Big League Politics
- Website type: Far-right politics
- Available in: English
- Owner: Mustard Seed Media
- Website: bigleaguepolitics.com
- Current status: Active

= Big League Politics =

Far-right American political website

Big League Politics is a far-right American media website that promotes conspiracy theories. The website was founded by former Breitbart News employees. The site was announced in 2017 by one of its founders as an investigative outfit. In early 2018, Big League Politics was acquired by Mustard Seed Media which is owned by Reilly O'Neal and Noel Fritsch. The Wall Street Journal describes the website as "a scrappy, pro-Trump outfit backed by Republican operatives".

== Content ==
The website has promoted conspiracy theories, on subjects such as QAnon and the murder of Seth Rich.
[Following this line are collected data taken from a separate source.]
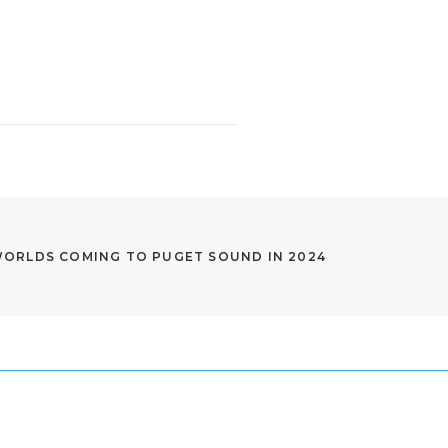
WORLDS COMING TO PUGET SOUND IN 2024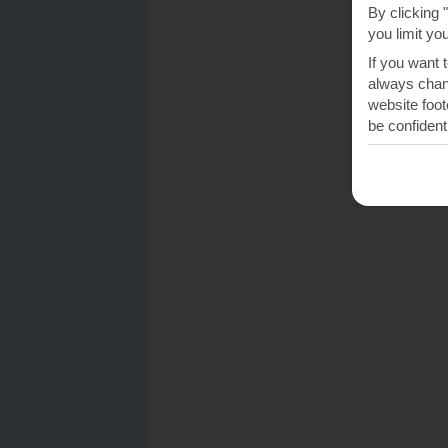
By clicking 
you limit yo
If you want 
always chang
website foot
be confident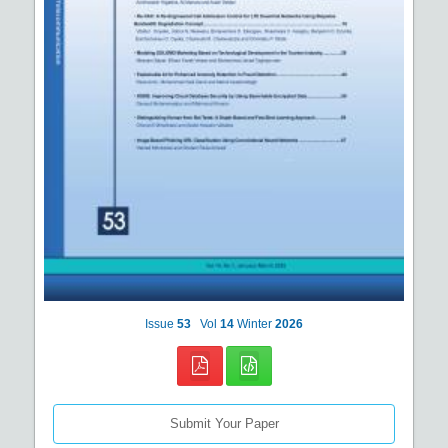
Issue
53
Vol
14
Winter
2026
Submit Your Paper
The New York Times described Big League Politics as "an obscure right-wing news site [...] which has promoted conspiracy theories and written favorably about white nationalist candidates." Huffington Post said it is intended for "people who find Breitbart too reasonable." According to Mother Jones, the website "has published stories attacking anti-fascist activists and trying to downplay the role of neo-Nazi violence in the death of Heather Heyer at the Unite the Right rally in Charlottesville in 2017. It went so far as to falsely blame an anti-racism activist and professor from the University of North Carolina-Chapel Hill for her death." It pushed falsehoods about the 2020 United States presidential election.

Big League Politics is best known for breaking a story in February 2019 about a damaging photo on Virginia Governor Ralph Northam's 1984 yearbook page, leading to widespread calls for the governor's resignation during the 2019 Virginia political crisis. The website also published sexual assault allegations against Virginia Lieutenant Governor Justin Fairfax.